An initial investigation indicated that the explosion could have been caused by combustible dust in the polishing workshop, it said, adding that investigators had ruled out the possibility of sabotage.
Operations in the workshop and other plant sections with similar processes had been suspended for further investigation and safety checks, Xinhua quoted a spokesman for Hongfujin Precision Electronics (Chengdu) Co. Ltd. as saying.
Hongfujin is a subsidiary of Taiwanese tech giant Foxconn, the world's largest maker of computer components which produces items for Apple, Sony and Nokia.
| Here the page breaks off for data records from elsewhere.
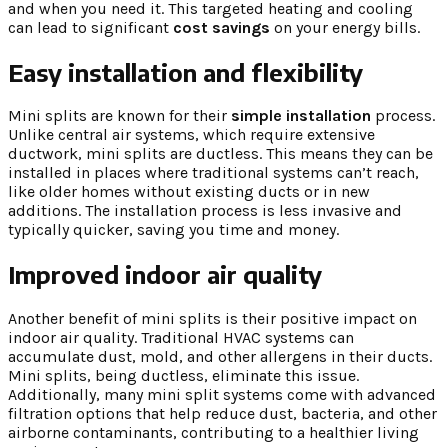
and when you need it. This targeted heating and cooling
can lead to significant
cost savings
on your energy bills.
Easy installation and flexibility
Mini splits are known for their
simple installation
process.
Unlike central air systems, which require extensive
ductwork, mini splits are ductless. This means they can be
installed in places where traditional systems can’t reach,
like older homes without existing ducts or in new
additions. The installation process is less invasive and
typically quicker, saving you time and money.
Improved indoor air quality
Another benefit of mini splits is their positive impact on
indoor air quality. Traditional HVAC systems can
accumulate dust, mold, and other allergens in their ducts.
Mini splits, being ductless, eliminate this issue.
Additionally, many mini split systems come with advanced
filtration options that help reduce dust, bacteria, and other
airborne contaminants, contributing to a healthier living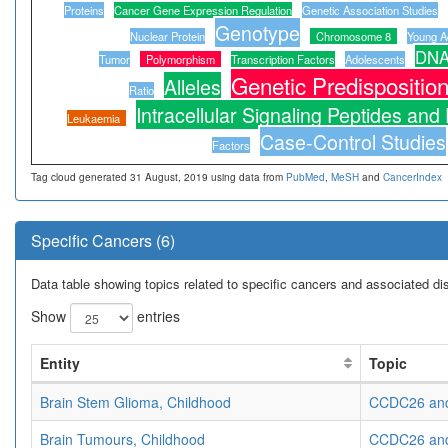
Proteins
Cancer Gene Expression Regulation
Genetic Association Studies
Genotype
Nuclear Protein
Chromosome 8
Young Ad
DNA
Tumor
Polymorphism
Transcription Factors
Adolescents
Genetic Predispositio
Alleles
Ratio
Intracellular Signaling Peptides and
Leukaemia
Case-Control Studies
Factors
Tag cloud generated 31 August, 2019 using data from
PubMed
,
MeSH
and
CancerIndex
Specific Cancers (6)
Data table showing topics related to specific cancers and associated d
Show
entries
Entity
Topic
Brain Stem Glioma, Childhood
CCDC26 and 
Brain Tumours, Childhood
CCDC26 and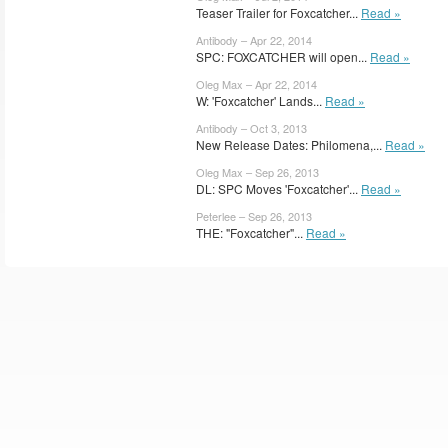
Teaser Trailer for Foxcatcher...
Read »
Antibody – Apr 22, 2014
SPC: FOXCATCHER will open...
Read »
Oleg Max – Apr 22, 2014
W: 'Foxcatcher' Lands...
Read »
Antibody – Oct 3, 2013
New Release Dates: Philomena,...
Read »
Oleg Max – Sep 26, 2013
DL: SPC Moves 'Foxcatcher'...
Read »
Peterlee – Sep 26, 2013
THE: "Foxcatcher"...
Read »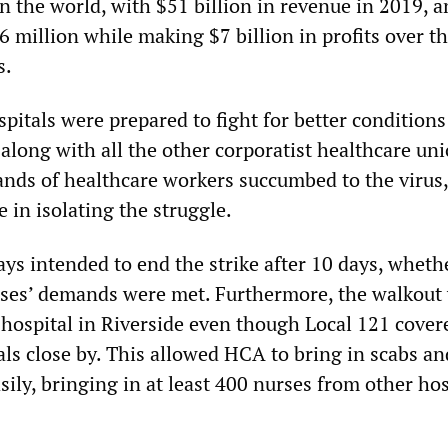
n the world, with $51 billion in revenue in 2019, 
 million while making $7 billion in profits over t
s.
pitals were prepared to fight for better condition
 along with all the other corporatist healthcare uni
ands of healthcare workers succumbed to the virus
e in isolating the struggle.
ys intended to end the strike after 10 days, wheth
rses’ demands were met. Furthermore, the walkout
e hospital in Riverside even though Local 121 cove
s close by. This allowed HCA to bring in scabs and
ily, bringing in at least 400 nurses from other hos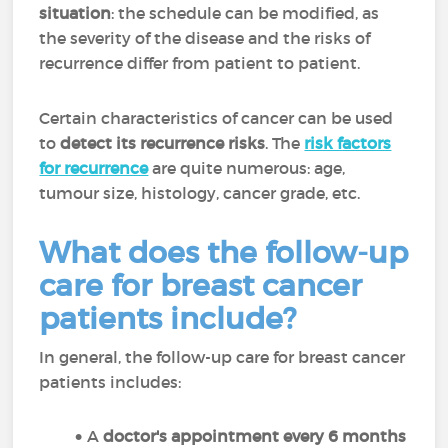
situation
: the schedule can be modified, as
the severity of the disease and the risks of
recurrence differ from patient to patient.
Certain characteristics of cancer can be used
to
detect its recurrence risks
. The
risk factors
for recurrence
are quite numerous: age,
tumour size, histology, cancer grade, etc.
What does the follow-up
care for breast cancer
patients include?
In general, the follow-up care for breast cancer
patients includes:
A
doctor's appointment every 6 months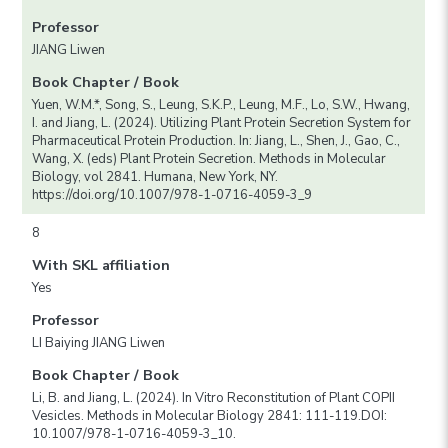
Professor
JIANG Liwen
Book Chapter / Book
Yuen, W.M.*, Song, S., Leung, S.K.P., Leung, M.F., Lo, S.W., Hwang,
I. and Jiang, L. (2024). Utilizing Plant Protein Secretion System for
Pharmaceutical Protein Production. In: Jiang, L., Shen, J., Gao, C.,
Wang, X. (eds) Plant Protein Secretion. Methods in Molecular
Biology, vol 2841. Humana, New York, NY.
https://doi.org/10.1007/978-1-0716-4059-3_9
8
With SKL affiliation
Yes
Professor
LI Baiying JIANG Liwen
Book Chapter / Book
Li, B. and Jiang, L. (2024). In Vitro Reconstitution of Plant COPII
Vesicles. Methods in Molecular Biology 2841: 111-119.DOI:
10.1007/978-1-0716-4059-3_10.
The Economic Observer newspaper said the iPad 2 was being made in the building hit by the blast.
It is the latest incident to hit the embattled Foxconn, after at least 13 of its employees died in apparent suicides last year, which activists blamed on tough working conditions.
Foxconn employs about one million workers in China, about half of them based in its main facility in the southern city of Shenzhen.
Foxconn has been expanding its workforce in other parts of China as it seeks to scale back the size of its Shenzhen plant.
The firm opened the two-billion-dollar Chengdu plant in October last year, according to Xinhua.